Due to the fall in energy prices, the shareholders of oil and gas companies this year will not receive more than $7.4 billion of dividends. The decision on reduction took at least ten such companies, according to Bloomberg. Previously, the Agency wrote that due to the low quotations of the crisis will cost the industry a total of $100 billion in lost investment and tens of thousands of jobs.
Significantly reduced the dividends of the largest in North America, operator of a network of pipelines and transport terminals Kinder Morgan — 75%, $3,44 billion, According to the founder and Chairman of the Board of Directors of the company Richard kinder, the decision shocked some. Kinder Morgan was forced to go for it to maintain its investment rating and to ensure a stable debt service.
Such arguments have led Conoco Phillips ($2,42 billion, or more than 65%) and Anadarko Petroleum ($447 million, or more than 80%). Example for them have become Marathon Oil, Eni, Chesapeake Energy and Transocean, a reduced dividend in 2015, when the industry was preparing for the collapse of prices, which is likely to become the strongest in several decades, the Agency said.
The largest Spanish oil company Repsol SA has cut dividends for the first time in seven years — after a net loss in the fourth quarter of last year. Norwegian Statoil has maintained the dividend at the current level, but in February paid them not in money but their shares.
Reduced payments canadian oil and gas company Crescent Point Energy, Cenovus Energy and Husky Energy. The last paid dividend in respect of the 2015 securities, and this year, its stockholders will receive nothing. “The Board of Directors will continue to calculate the amount of quarterly dividends with the aim of restoring long-term benefits,” commented Bloomberg spokesman Husky Kim Guttormson.
In 2016 a dividend cut American Cimarex Energy, Devon Energy, Noble Energy and Range Resources, and also the British Amec Foster Wheeler provides consulting, engineering and management services in the oil and gas sector.
Small or recently founded companies such as Cimarex, or Range Resources, which reduced the dividend by half, the solution might be easier: as more favorable growth prospects of their shares quarterly dividends have never been great winning argument, according to analyst at Edward Jones & Co analyst Brian Engberg. For the larger, better known companies, for example, ConocoPhillips, the decision was more painful. “[Large companies] is yielding assets. These guys know why investors buy their shares,” he said.
March 8, Chevron announced his intention to cut spending on new projects by 26% in 2017-2018 and a possible increase in the loan to reduce the amount of the dividend of $1.07 per share. “We have a base of shareholders who value current income, — quotes Agency the words of the General Director and Chairman of the Board of Directors of the company John Watson. — This is our traditional shareholder base. They value permanence”.

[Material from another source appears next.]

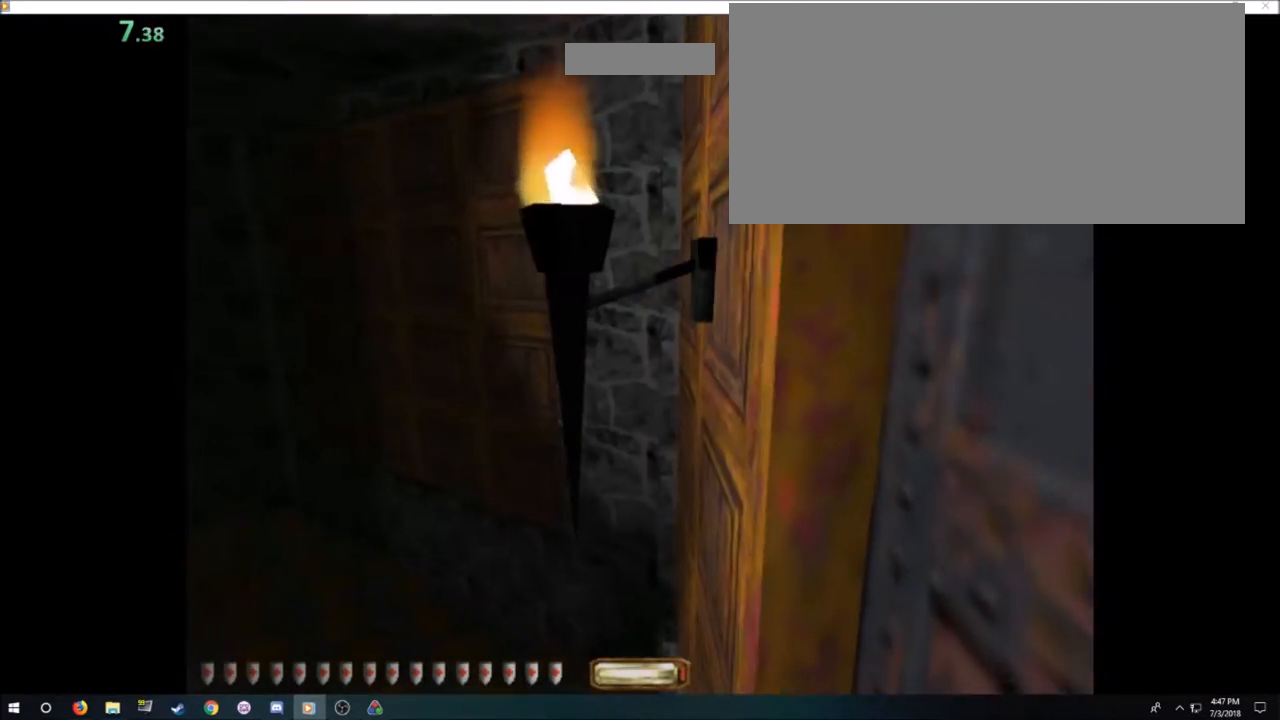
{"keys": ["e"], "mouse": [], "events": []}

Even if the oil price goes up, the company did not immediately decide to resume the previous volume of dividends. Perhaps they will continue to focus on debt payments and the accumulation of cash reserves to avoid another financial crisis, says Bloomberg editor of the Dividend Investor, investment strategist Josh Peters. “It may take many years before it will be possible to see some or significant growth dividends, he said. — It’s hard to call really traditional and sustainable investments in a business that can not control the price of their own product”.